▶ _Activities_:
A. From the Yavio security page below, list every replacement token that the PII stripping table says is put in place of redacted data.
B. Quote the Yavio security page below word for word, taking everything from "What Gets Redacted" down to "quantities are preserved.".
C. Continue the Yavio security page that follows from the point where it stops.

** Opening Given passage block **

Security
PII stripping, API key scoping, widget JWT auth, and rate limiting
Yavio is designed with a security-first approach. This page covers how the platform protects sensitive data and prevents abuse.
PII Stripping
The PII stripping engine runs on every event before it reaches ClickHouse. It is ON by default and cannot be disabled in Community or Cloud Free tiers.
Defense in Depth
PII stripping uses a two-layer strategy:
- SDK layer — a lightweight, non-configurable best-effort pass strips common PII patterns before events leave the developer's process
- Ingestion API layer — a full configurable scrub runs as the authoritative safety net before writing to ClickHouse
This ensures PII is caught regardless of SDK version and provides redundancy if either layer has a bug.
What Gets Redacted
| Pattern | Detection Method | Replacement | Layer |
|---|---|---|---|
| Email addresses | RFC 5322 regex | [EMAIL_REDACTED] | SDK + Ingest |
| Credit card numbers | Luhn algorithm + format check | [CC_REDACTED] | SDK + Ingest |
| SSN / Tax IDs | NNN-NN-NNNN patterns | [SSN_REDACTED] | SDK + Ingest |
| Phone numbers | International format detection (E.164 + common formats) | [PHONE_REDACTED] | SDK + Ingest |
| Physical addresses | Heuristic: number + street name patterns | [ADDRESS_REDACTED] | Ingest only |
Both layers scan all string fields in the event, including nested JSON in metadata. They target identity data — business values like prices, cities, dates, and quantities are preserved.

** Closing Given passage block **
** Opening Extracted material block **

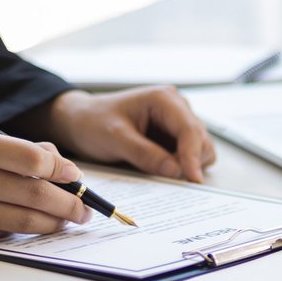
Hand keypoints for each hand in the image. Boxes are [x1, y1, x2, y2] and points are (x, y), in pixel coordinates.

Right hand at [0, 132, 93, 241]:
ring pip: (24, 221)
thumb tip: (67, 171)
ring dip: (55, 223)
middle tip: (86, 209)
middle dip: (70, 204)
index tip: (75, 177)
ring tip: (69, 220)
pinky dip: (24, 229)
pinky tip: (35, 224)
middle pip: (35, 195)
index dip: (62, 170)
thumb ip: (22, 151)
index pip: (32, 160)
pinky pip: (3, 233)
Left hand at [30, 87, 215, 182]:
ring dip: (186, 166)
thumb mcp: (115, 139)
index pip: (190, 130)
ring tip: (156, 170)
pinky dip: (180, 168)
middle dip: (190, 163)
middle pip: (202, 142)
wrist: (79, 121)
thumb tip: (175, 171)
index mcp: (165, 100)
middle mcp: (177, 108)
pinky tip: (159, 169)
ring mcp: (177, 123)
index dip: (194, 157)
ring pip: (200, 151)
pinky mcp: (173, 138)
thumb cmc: (92, 122)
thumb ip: (145, 154)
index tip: (192, 180)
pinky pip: (188, 157)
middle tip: (166, 179)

** Closing Extracted material block **

▶ _Task-by-task outputs_:
A. [EMAIL_REDACTED], [CC_REDACTED], [SSN_REDACTED], [PHONE_REDACTED], [ADDRESS_REDACTED]

B.
What Gets Redacted
| Pattern | Detection Method | Replacement | Layer |
|---|---|---|---|
| Email addresses | RFC 5322 regex | [EMAIL_REDACTED] | SDK + Ingest |
| Credit card numbers | Luhn algorithm + format check | [CC_REDACTED] | SDK + Ingest |
| SSN / Tax IDs | NNN-NN-NNNN patterns | [SSN_REDACTED] | SDK + Ingest |
| Phone numbers | International format detection (E.164 + common formats) | [PHONE_REDACTED] | SDK + Ingest |
| Physical addresses | Heuristic: number + street name patterns | [ADDRESS_REDACTED] | Ingest only |
Both layers scan all string fields in the event, including nested JSON in metadata. They target identity data — business values like prices, cities, dates, and quantities are preserved.

C.
API Key Authentication
Server-side SDKs authenticate with a project API key (yav_... prefix). Each project gets a unique key, managed from the dashboard.
- API keys are sent as
Authorization: Bearer <key>headers - The ingestion API validates keys against PostgreSQL with an in-memory LRU cache (60s TTL, 10,000 entries)
- Revoked keys are rejected within 60 seconds of revocation
Key Scoping
Each API key is scoped to a single project within a workspace. A key can only write events to its own project — it cannot read data, access other projects, or perform administrative actions.
Widget JWT Authentication
Widgets never receive the project API key. Instead, the server-side proxy mints a short-lived JWT for each widget interaction:
| Property | Value |
|---|---|
| Algorithm | HMAC-SHA256 |
| Expiry | 15 minutes |
| Scope | Single trace ID |
| Permissions | Write-only event ingestion |
JWT Claims
| Claim | Description |
|---|---|
pid | Project ID |
wid | Workspace ID |
tid | Trace ID (events must match this trace) |
sid | Session ID (shared with the server) |
Even if a widget JWT is extracted from the browser iframe, it is useless after 15 minutes and cannot be used to send events for other traces.
Trace Validation
Every event in a widget JWT batch must have a traceId matching the JWT's tid claim. The ingestion API rejects the entire batch if any event has a mismatched trace ID.
Rate Limiting
| Scope | Limit | Purpose |
|---|---|---|
| Per API key | 1,000 events/second | Prevents abuse from leaked keys |
| Per API key burst | 5,000 events | Allows short spikes (e.g., batch imports) |
| Per IP (unauthenticated) | 10 requests/second | Protects against brute-force key scanning |
Rate limit state is stored in memory. Exceeded limits return 429 Too Many Requests with a Retry-After header.
Reverse Proxy Requirement
IP-based rate limiting relies on the X-Forwarded-For header to identify clients, since the application sits behind a reverse proxy and cannot see the original socket address directly.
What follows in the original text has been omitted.